LOWLIFE (USA, 2017, 96 min)
directed by: Ryan Prows; written by: Ryan Prows, Tim Cairo, Jake Gibson, Shaye Ogbonna, Maxwell Michael Towson; cast: Mark Burnham, Nicki Micheaux, Jon Oswald, Ricardo Adam Zarate, Santana Dempsey, Shaye Ogbonna, Jose Rosete…
Despite a currently pretty much tedious so called independent scene of the United States, stellar Montreal international film festival FanTasia, like every year, managed to find a few worthy pieces. The best of all was a highly energetic and clever debut feature film of Ryan Prows (one of the five writers of the movie) which has competed among 16 others for the FanTasia Grand Prix award - Cheval Noir, and ended up with Special Mention Jury Prize, and the 2nd Best North American, South American, or European Feature Film Audience Award.
Lowlife intersects stories of: fallen hero El Monstruo (a luchador with an iconic mask of the famous Mexican patron of the poor, passed down from generation to generation) and his pregnant wife, a former (?) drug addict; a middle-aged women (convincing Nicki Micheaux) who is trying to provide her alcoholic husband with a kidney transplant (turns out that the "available" kidney supposed to come from the preceding pregnant woman); a prison returnee with the Swastika tattooed over his face yet who is all but a Nazi (superb Jon Oswald) and his black friend... Apart from poverty, linking force between them is a brutal cartel organ smuggler played by Mark Burnham which gave an impressive performance (unforgettable cop from Quentin Dupieux’s Wrong, 2012, and Wrong Cops, 2013).
Lowlife delivers all ideals of the FanTasia concept: bold and confident filmmaking that deals with a socially engaged topic, freshness and inventiveness in its approach, highly dynamic piece charged with an intense conflict that involves a great cast… and all that executed on a tight budget; it's enough to say that the film was shot in only 18 days. So, it comes as no surprise to hear comments of some critics and specialists such as: Lowlife might be the most serious world premiered movie at the Fantasia in recent years, or, that’s what cinema is all about.

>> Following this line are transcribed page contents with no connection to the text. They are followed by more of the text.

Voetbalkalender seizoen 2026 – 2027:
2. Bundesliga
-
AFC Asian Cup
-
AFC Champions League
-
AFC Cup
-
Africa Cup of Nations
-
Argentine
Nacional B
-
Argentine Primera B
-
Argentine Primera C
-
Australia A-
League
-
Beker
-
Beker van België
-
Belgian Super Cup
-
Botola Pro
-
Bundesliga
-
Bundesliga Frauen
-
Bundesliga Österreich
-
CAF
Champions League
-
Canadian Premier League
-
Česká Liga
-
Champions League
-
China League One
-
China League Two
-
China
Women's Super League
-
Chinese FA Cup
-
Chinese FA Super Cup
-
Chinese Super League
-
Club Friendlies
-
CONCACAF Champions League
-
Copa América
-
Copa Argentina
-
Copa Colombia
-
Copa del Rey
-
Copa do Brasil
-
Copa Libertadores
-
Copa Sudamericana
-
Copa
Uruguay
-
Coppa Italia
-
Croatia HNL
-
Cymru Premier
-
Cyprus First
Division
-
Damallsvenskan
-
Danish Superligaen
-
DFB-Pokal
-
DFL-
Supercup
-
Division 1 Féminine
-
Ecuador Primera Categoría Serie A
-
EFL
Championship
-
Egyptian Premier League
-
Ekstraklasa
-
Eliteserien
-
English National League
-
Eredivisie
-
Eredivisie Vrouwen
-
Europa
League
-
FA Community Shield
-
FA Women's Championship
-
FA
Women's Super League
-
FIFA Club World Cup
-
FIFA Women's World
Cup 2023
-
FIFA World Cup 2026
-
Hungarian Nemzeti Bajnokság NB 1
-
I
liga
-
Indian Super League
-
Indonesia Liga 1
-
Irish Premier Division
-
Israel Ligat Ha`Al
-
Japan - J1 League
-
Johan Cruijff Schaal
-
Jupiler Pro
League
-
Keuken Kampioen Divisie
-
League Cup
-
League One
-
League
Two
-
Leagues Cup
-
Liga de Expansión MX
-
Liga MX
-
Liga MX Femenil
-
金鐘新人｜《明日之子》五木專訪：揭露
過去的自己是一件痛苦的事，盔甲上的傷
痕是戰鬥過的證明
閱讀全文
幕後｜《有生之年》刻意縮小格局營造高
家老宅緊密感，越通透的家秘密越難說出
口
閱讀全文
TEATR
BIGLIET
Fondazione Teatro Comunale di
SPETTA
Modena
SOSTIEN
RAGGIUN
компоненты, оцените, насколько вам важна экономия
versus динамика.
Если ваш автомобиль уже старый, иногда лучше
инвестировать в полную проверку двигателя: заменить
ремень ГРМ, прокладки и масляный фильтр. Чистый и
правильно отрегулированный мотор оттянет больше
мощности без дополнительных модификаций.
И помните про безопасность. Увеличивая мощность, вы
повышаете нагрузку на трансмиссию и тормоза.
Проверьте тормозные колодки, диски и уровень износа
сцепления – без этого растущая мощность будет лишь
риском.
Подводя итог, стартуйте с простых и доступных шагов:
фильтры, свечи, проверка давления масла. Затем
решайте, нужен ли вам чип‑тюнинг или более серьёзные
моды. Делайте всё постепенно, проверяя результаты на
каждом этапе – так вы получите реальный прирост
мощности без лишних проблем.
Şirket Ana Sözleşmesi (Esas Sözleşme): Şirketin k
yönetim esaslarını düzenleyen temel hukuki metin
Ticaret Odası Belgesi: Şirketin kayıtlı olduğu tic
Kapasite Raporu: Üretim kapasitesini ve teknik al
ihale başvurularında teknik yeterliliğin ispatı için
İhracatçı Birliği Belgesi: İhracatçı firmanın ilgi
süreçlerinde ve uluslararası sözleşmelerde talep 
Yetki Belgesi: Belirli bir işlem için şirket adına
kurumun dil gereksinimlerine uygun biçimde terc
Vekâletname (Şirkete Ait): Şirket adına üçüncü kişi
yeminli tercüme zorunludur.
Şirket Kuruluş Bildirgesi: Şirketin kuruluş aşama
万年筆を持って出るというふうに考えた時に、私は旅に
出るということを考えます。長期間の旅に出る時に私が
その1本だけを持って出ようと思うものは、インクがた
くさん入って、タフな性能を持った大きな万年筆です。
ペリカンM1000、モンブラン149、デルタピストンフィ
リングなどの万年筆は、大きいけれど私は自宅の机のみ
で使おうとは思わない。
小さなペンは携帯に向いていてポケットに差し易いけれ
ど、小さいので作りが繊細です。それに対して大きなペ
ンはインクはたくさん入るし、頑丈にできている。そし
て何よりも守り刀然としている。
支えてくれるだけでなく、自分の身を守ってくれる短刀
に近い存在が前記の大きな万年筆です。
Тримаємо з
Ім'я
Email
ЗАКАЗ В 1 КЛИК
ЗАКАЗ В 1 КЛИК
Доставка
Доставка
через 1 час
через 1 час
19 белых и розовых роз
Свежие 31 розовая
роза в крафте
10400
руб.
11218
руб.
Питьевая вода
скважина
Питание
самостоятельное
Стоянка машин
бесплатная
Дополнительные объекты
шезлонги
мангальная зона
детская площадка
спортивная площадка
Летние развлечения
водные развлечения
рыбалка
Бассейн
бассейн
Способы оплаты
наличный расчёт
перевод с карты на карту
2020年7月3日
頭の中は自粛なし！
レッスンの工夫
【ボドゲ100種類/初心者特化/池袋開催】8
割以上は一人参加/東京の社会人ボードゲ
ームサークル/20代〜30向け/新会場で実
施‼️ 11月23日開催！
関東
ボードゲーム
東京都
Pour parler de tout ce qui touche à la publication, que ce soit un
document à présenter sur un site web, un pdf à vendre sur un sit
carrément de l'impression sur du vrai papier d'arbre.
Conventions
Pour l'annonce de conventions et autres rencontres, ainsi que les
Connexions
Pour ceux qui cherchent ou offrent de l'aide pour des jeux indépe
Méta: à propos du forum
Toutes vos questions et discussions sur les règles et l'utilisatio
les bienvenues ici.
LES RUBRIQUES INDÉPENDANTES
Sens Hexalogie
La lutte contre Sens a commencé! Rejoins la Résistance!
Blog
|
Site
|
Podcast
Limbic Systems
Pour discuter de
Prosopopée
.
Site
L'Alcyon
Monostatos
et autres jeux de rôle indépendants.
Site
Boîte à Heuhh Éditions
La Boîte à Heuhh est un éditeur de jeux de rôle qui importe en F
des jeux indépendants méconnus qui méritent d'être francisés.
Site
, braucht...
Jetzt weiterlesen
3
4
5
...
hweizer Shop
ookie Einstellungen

Altogether, a few questions remain: how come that prestigious non-genre film festivals around the world are not acknowledging the existence of brave movies such as this one, and race to show them? Why Lowlife still doesn’t have a theatrical distributor? What can we expect from the next Prow’s project? And finally, how is it possible that Mark Burnham, a skillful and charismatic actor whose performance(s) resemble some of the most memorable of the classical and early post-classical Hollywood, is not already well-known in the contemporary American cinema? Anyhow, this is a must see movie!